The Andes’ Anti- Capital Capers
Bolivia’s prospects for an inaugural sovereign bond previewed at the IADB annual meeting were undermined by President Morales’ May Day custom of utility nationalization as Spanish company Red’s operations were commandeered by soldiers following similar action against UK and French multinationals in 2010. His popularity has dipped to new lows and the timing coincides with Argentina’s high-profile oil producer takeover, further consumer and banking sector targeting in Venezuela, and the imposition of dual reserve requirements and additional set-asides on foreign currency loans in Peru. Ecuador too has threatened new moves against privately-owned media after the Correa administration ordered divestures from family-controlled groups. Peru’s central bank had been intervening aggressively to keep the sol/dollar rate around 2.7 drawing on record reserves of $55 billion. 30 percent of deposits are in greenbacks and short-term bonds are majority foreign-held, and limits on overseas credit were extended to longer-maturity 3-year credit under the clampdown. Commodity exports and FDI continue to set highs after mining controversies early in President Humala’s term. Neighboring project developers have entered as North American, European and Asian competitors turn wary, with three Brazilian firms recently investing $8.5 billion in gas and chemical ventures in the poorer south. The government claims they will create 50,000 jobs in line with the pledge that natural resources benefit rural communities. GDP growth is expected at a continent-leading 5.5 percent with inflation within the 1-3 percent band although at the upper reaches as the benchmark rate stays just above 4 percent. Good business and retail sentiment readings will offset continued delay in the high-profile $5 billion Conga scheme which was referred to an international technical review commission after environmental protests. Through April stock market performance aided by the Mila cross-trading facility has exceeded the core 11 percent MSCI result, while external bonds have mirrored regional top-grade levels.
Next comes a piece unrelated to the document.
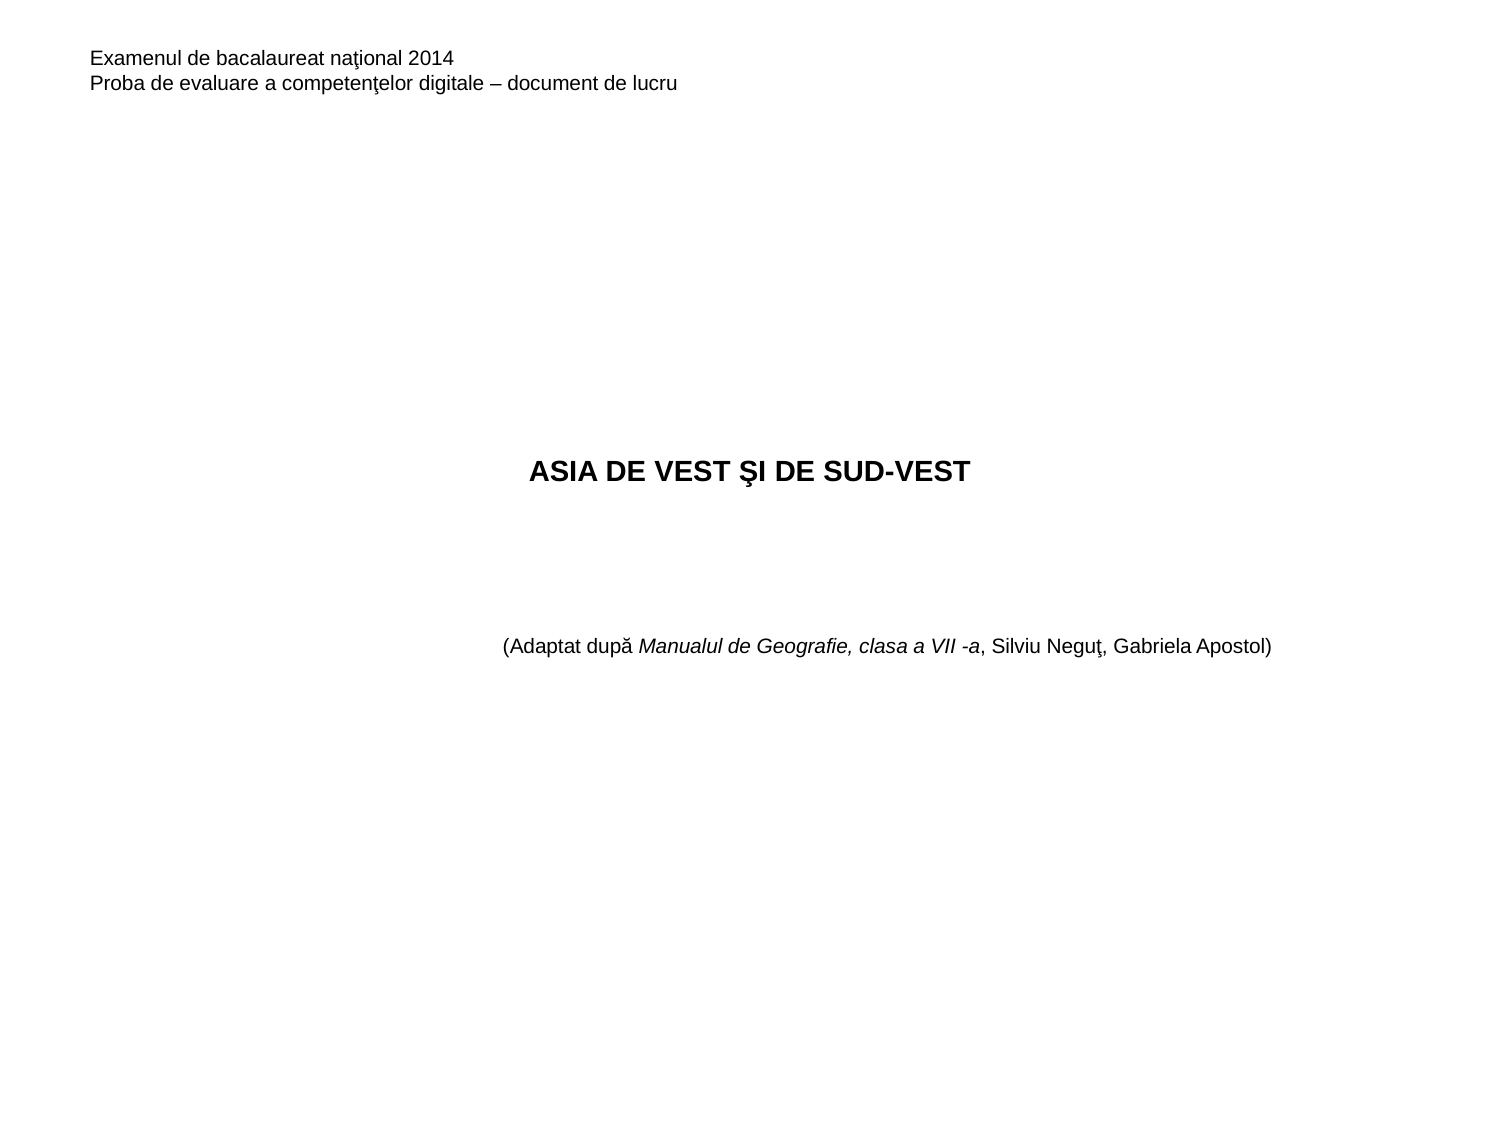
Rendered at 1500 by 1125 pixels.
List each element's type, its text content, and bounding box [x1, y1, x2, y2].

text_box Examenul de bacalaureat naţional 2014 Proba de evaluare a competenţelor digitale – document de lucru [75, 37, 1388, 103]
title ASIA DE VEST ŞI DE SUD-VEST [112, 349, 1388, 591]
subtitle (Adaptat după Manualul de Geografie, clasa a VII -a, Silviu Neguţ, Gabriela Apostol) [362, 624, 1413, 838]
The runaway EMBI climber continues to be Venezuela, where President Chavez was noticeably mute on May Day as he endured another round of cancer treatment amid rumors the Foreign Minister may be his designated successor going into October elections with the opposition candidate only behind 5 points in some opinion surveys. The minimum wage was hiked 30 percent as price controls cap inflation at 25 percent. Banks were instructed to buy special purpose agricultural bonds, and debt issuance beyond the current $20 billion ceiling was authorized to manage the fiscal deficit and exchange rate. The unified currency trading platform only registers $20 million in daily turnover on administrative difficulties and new development partners like South Korea which will finance $10 billion in infrastructure cite it as a bilateral obstacle as dealings seek to diversify from the dollar amid the looming span for a top departure.